## EXERCISES TO COMPLETE:
1. Write out the part of the Lumen excerpt starting at "It’s a myth" and ending at "through physical barriers.".
2. In the Lumen excerpt, since when has Lumen been the new name for CenturyLink?
3. Do these statements agree with the Lumen excerpt? Answer yes or no for each, and quote the words that decide it. (a) Lumen's dividend yield is 7.9%. (b) The Lumen Platform is limited to basic connectivity. (c) A lumen is a measure of sound.

## EXCERPT PROVIDED:
BEGIN

Fiber Infrastructure Network Value

The value of Lumen’s fiber infrastructure network is not recognized by the market given the FCF yield of 21.5%. Lumen is looking to monetize their recently completed 3-year investment program and the 7.9% dividend yield looks safe. The downside is protected by the value of its fiber network (the cost to build a similar network is probably hundreds of billions) and recent large transactions for fiber peers were at double-digit EBITDA multiples.

Lumen is the new name for CenturyLink since September 2020. The rebranding comes with a new business strategy that goes beyond just offering connection services. They recently launched the Lumen Platform to run cloud and edge computing applications. Lumen is betting that the platform will fuel growth.

The Lumen Platform is a move beyond providing basic connectivity. It has the capabilities that go beyond providing just internet service. With the Lumen Platform, it will level its fiber infrastructure to provide software or other needs “as a service.” Practically, what we are seeing is the evolution from telecom company (CenturyLink) to tech company (Lumen).

A lumen is a measure of the brightness of light and the name pays homage to their fast global fiber network foundation.

5G Will Enhance Fiber's Importance

It’s a myth that 5G will not kill fiber. Instead it will enhance it’s importance. 5G requires a lot more cell towers, a lot more bandwidth, and will need to be connected to a wired network. The explosion in data use, particularly mobile, could make fiber assets much more lucrative. 5G needs a fiber network that can power it through multiple contact points, and help it reconnect through physical barriers.

END

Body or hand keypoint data
BEGIN

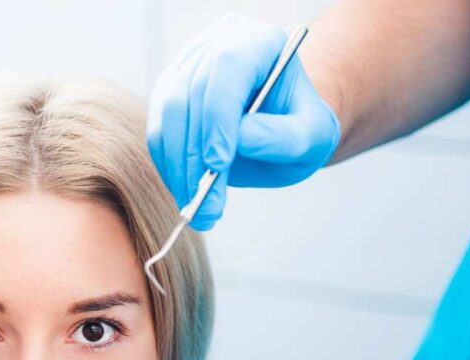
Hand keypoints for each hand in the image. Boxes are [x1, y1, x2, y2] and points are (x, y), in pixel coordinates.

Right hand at [147, 12, 339, 228]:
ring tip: (198, 208)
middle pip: (190, 93)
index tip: (218, 165)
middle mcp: (219, 44)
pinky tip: (187, 191)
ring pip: (167, 113)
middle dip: (195, 155)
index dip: (218, 115)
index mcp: (261, 42)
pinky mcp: (169, 92)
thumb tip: (241, 140)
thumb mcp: (312, 138)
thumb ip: (284, 137)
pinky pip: (158, 131)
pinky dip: (169, 166)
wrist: (281, 129)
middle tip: (207, 205)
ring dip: (177, 167)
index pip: (228, 66)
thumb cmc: (301, 129)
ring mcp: (189, 66)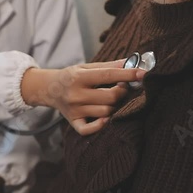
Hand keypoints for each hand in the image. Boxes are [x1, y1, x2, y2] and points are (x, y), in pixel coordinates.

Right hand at [21, 60, 145, 135]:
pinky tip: (106, 118)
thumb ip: (109, 66)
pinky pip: (89, 130)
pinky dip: (100, 125)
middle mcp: (76, 94)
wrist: (49, 89)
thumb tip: (133, 62)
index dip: (128, 74)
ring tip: (113, 99)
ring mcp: (75, 110)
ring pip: (106, 112)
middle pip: (110, 97)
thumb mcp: (86, 67)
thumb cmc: (71, 76)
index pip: (108, 75)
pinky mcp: (74, 122)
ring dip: (115, 106)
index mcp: (79, 77)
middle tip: (123, 87)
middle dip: (122, 92)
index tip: (143, 73)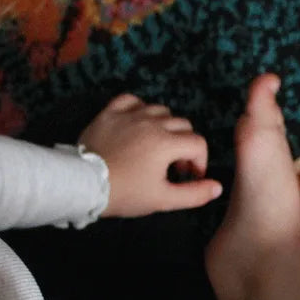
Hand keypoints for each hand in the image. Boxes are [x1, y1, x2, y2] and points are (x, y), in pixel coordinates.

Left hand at [79, 94, 222, 217]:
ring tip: (157, 147)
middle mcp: (152, 122)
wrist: (83, 184)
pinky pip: (132, 100)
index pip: (198, 143)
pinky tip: (138, 124)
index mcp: (167, 143)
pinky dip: (140, 109)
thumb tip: (217, 187)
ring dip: (166, 126)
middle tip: (174, 166)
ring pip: (160, 110)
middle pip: (183, 124)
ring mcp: (130, 114)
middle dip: (185, 145)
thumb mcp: (163, 199)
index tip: (189, 176)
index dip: (199, 162)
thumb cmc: (125, 193)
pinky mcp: (110, 112)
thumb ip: (194, 194)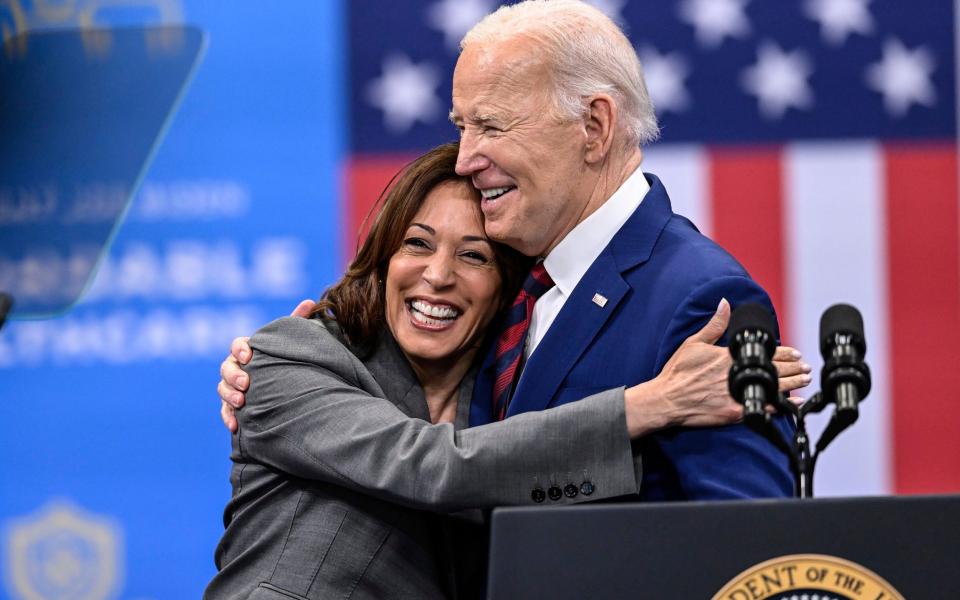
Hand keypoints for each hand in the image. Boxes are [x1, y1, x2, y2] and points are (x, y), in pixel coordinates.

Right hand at [219, 299, 316, 431]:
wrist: (289, 388)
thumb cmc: (288, 360)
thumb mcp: (293, 342)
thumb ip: (298, 322)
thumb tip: (310, 301)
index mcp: (249, 349)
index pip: (238, 344)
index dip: (240, 349)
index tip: (249, 356)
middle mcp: (238, 367)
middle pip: (226, 367)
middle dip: (234, 375)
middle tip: (246, 383)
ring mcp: (233, 387)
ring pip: (222, 388)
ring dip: (229, 395)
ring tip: (241, 402)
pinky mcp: (234, 406)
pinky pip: (225, 411)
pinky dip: (228, 417)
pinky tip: (235, 425)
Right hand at [623, 299, 810, 437]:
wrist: (666, 399)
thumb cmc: (677, 372)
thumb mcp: (693, 343)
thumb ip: (714, 325)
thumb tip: (725, 304)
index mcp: (728, 357)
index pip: (763, 353)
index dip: (783, 353)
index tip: (796, 353)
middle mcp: (735, 375)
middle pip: (773, 370)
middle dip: (793, 369)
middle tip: (807, 368)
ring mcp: (736, 395)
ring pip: (772, 389)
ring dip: (792, 385)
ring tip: (804, 381)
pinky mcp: (734, 412)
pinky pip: (762, 409)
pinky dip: (780, 407)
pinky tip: (792, 405)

END

## SOLUTION LIST:
1.
It’s a myth that 5G will not kill fiber. Instead it will enhance it’s importance. 5G requires a lot more cell towers, a lot more bandwidth, and will need to be connected to a wired network. The explosion in data use, particularly mobile, could make fiber assets much more lucrative. 5G needs a fiber network that can power it through multiple contact points, and help it reconnect through physical barriers.

2. Since September 2020.

3.
(a) Yes: "the 7.9% dividend yield looks safe."
(b) No: "The Lumen Platform is a move beyond providing basic connectivity."
(c) No: "A lumen is a measure of the brightness of light."